## Description of the task
Output the entire listing below verbatim, leaving out the pictures.

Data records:
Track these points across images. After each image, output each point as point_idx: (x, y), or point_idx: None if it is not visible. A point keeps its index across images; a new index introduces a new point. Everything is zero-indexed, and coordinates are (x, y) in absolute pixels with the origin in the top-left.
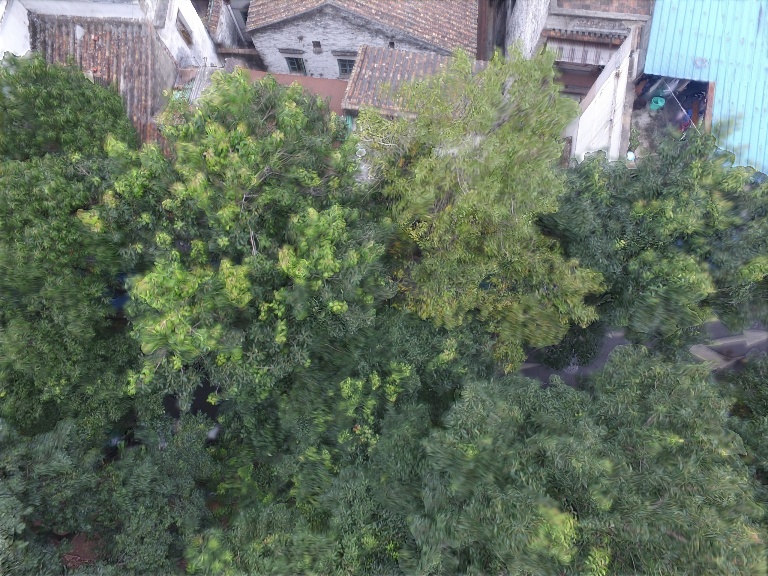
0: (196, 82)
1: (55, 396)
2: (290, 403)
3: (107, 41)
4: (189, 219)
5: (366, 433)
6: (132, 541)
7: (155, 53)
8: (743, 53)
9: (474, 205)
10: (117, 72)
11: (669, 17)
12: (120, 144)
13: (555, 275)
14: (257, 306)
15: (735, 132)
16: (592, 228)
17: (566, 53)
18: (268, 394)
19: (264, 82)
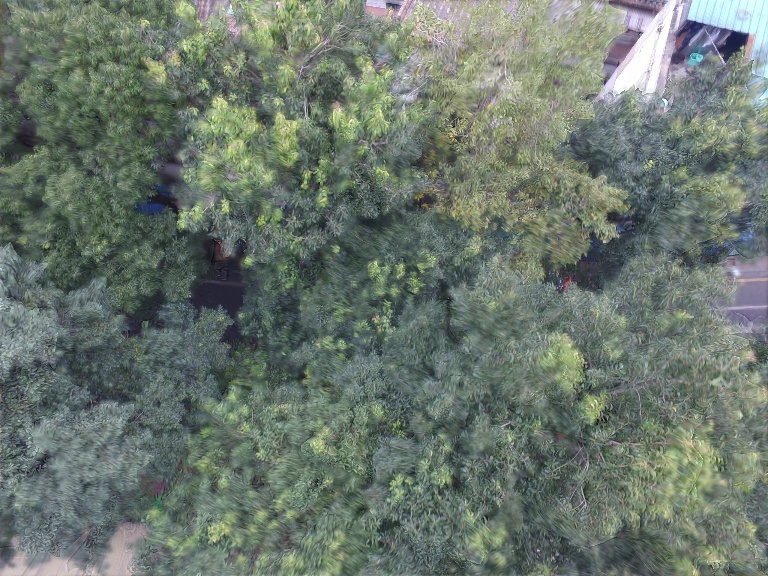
0: None
1: (95, 255)
2: (312, 296)
3: None
4: (244, 94)
5: (384, 323)
6: (150, 402)
7: None
8: None
9: (518, 95)
10: None
11: None
12: None
13: (583, 187)
14: (302, 172)
15: None
16: (623, 150)
17: None
18: (293, 284)
19: None
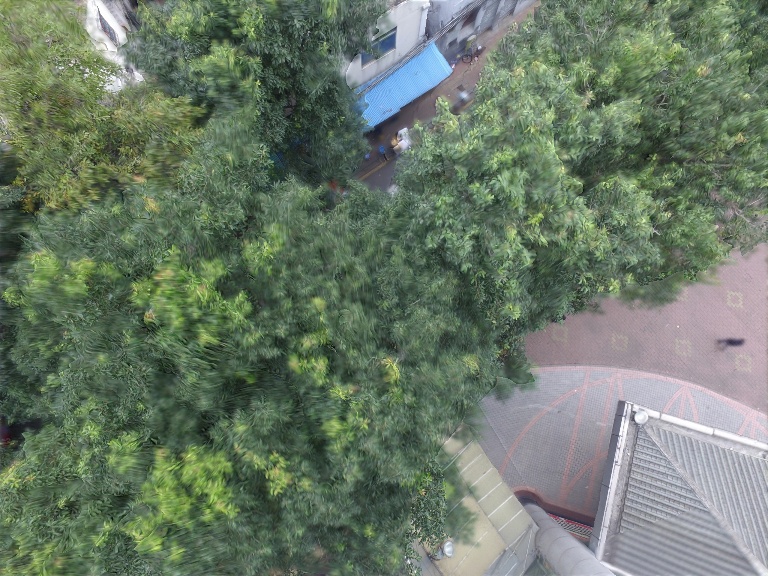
0: None
1: None
2: None
3: None
4: None
5: None
6: None
7: None
8: None
9: None
10: None
11: None
12: None
13: (146, 114)
14: None
15: None
16: (166, 61)
17: None
18: None
19: None
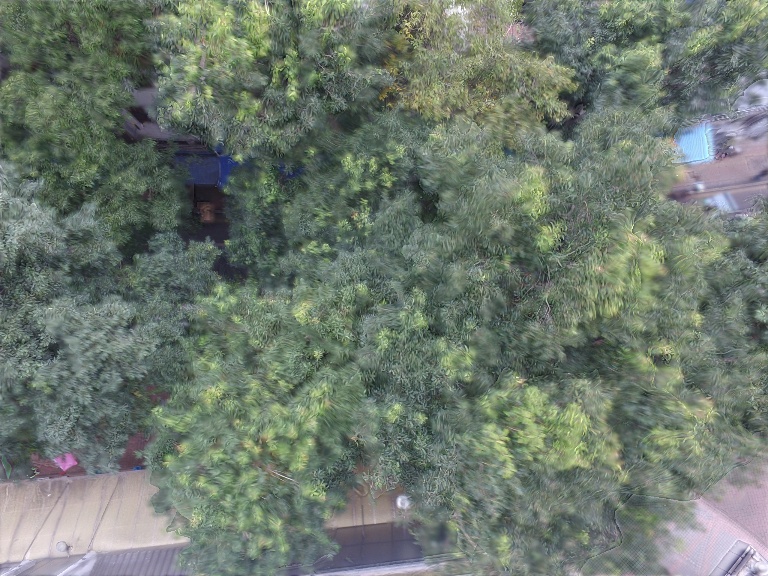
0: None
1: (80, 183)
2: (293, 209)
3: None
4: (206, 8)
5: (363, 219)
6: (150, 318)
7: None
8: None
9: None
10: None
11: None
12: None
13: (533, 69)
14: (269, 69)
15: None
16: (567, 33)
17: None
18: (274, 198)
19: None
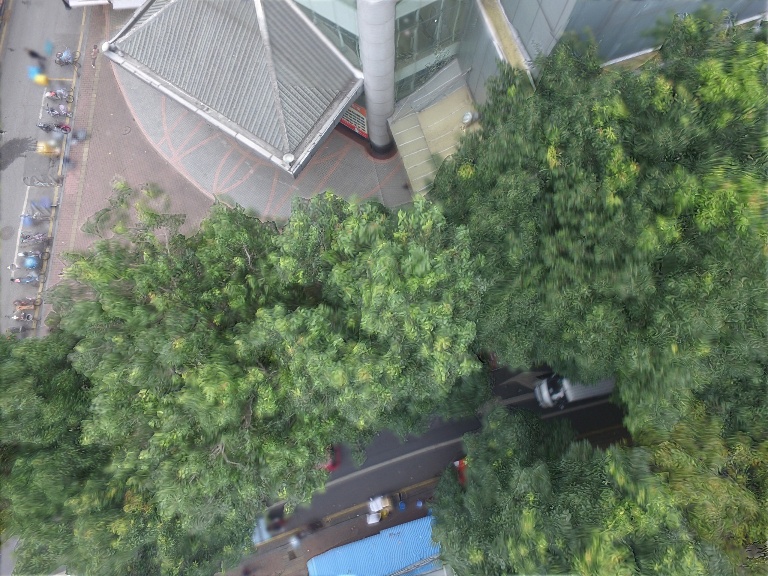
0: None
1: None
2: None
3: None
4: None
5: None
6: None
7: None
8: None
9: None
10: None
11: None
12: None
13: None
14: None
15: None
16: None
17: None
18: None
19: None
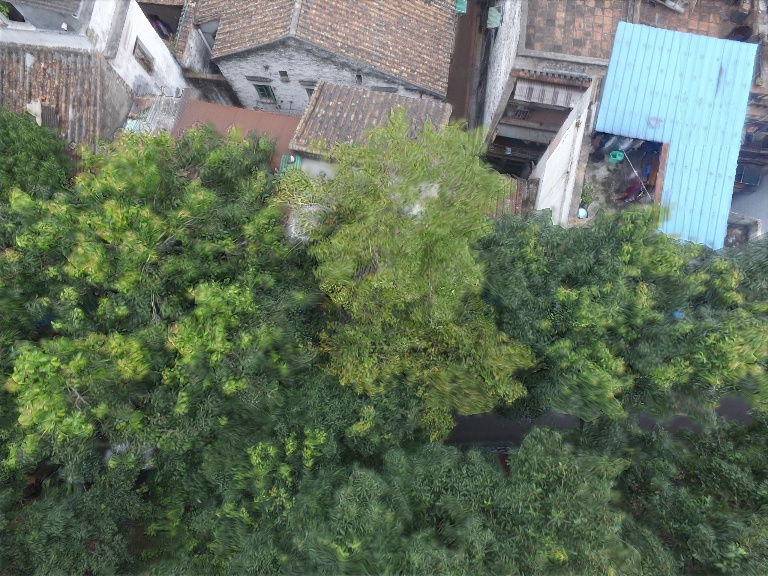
0: (151, 112)
1: None
2: (214, 455)
3: (57, 70)
4: None
5: (281, 497)
6: None
7: (105, 84)
8: (700, 115)
9: (383, 279)
10: (66, 101)
11: (624, 74)
12: (25, 196)
13: (480, 346)
14: (157, 370)
15: (687, 198)
16: (524, 297)
17: (536, 94)
18: (190, 445)
19: (183, 134)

## Reply to the exercise
Track these points across images. After each image, output each point as point_idx: (x, y), or point_idx: None if it is not visible. A point keeps its index across images; a new index introduces a new point. Everything is zero-indexed, and coordinates are (x, y) in absolute pixels with the origin in the top-left.
0: (196, 82)
1: (55, 396)
2: (290, 403)
3: (107, 41)
4: (189, 219)
5: (366, 433)
6: (132, 541)
7: (155, 53)
8: (743, 53)
9: (474, 205)
10: (117, 72)
11: (669, 17)
12: (120, 144)
13: (555, 275)
14: (257, 306)
15: (735, 132)
16: (592, 228)
17: (566, 53)
18: (268, 394)
19: (264, 82)
0: None
1: (95, 255)
2: (312, 296)
3: None
4: (244, 94)
5: (384, 323)
6: (150, 402)
7: None
8: None
9: (518, 95)
10: None
11: None
12: None
13: (583, 187)
14: (302, 172)
15: None
16: (623, 150)
17: None
18: (293, 284)
19: None
0: None
1: None
2: None
3: None
4: None
5: None
6: None
7: None
8: None
9: None
10: None
11: None
12: None
13: (146, 114)
14: None
15: None
16: (166, 61)
17: None
18: None
19: None
0: None
1: (80, 183)
2: (293, 209)
3: None
4: (206, 8)
5: (363, 219)
6: (150, 318)
7: None
8: None
9: None
10: None
11: None
12: None
13: (533, 69)
14: (269, 69)
15: None
16: (567, 33)
17: None
18: (274, 198)
19: None
0: None
1: None
2: None
3: None
4: None
5: None
6: None
7: None
8: None
9: None
10: None
11: None
12: None
13: None
14: None
15: None
16: None
17: None
18: None
19: None
0: (151, 112)
1: None
2: (214, 455)
3: (57, 70)
4: None
5: (281, 497)
6: None
7: (105, 84)
8: (700, 115)
9: (383, 279)
10: (66, 101)
11: (624, 74)
12: (25, 196)
13: (480, 346)
14: (157, 370)
15: (687, 198)
16: (524, 297)
17: (536, 94)
18: (190, 445)
19: (183, 134)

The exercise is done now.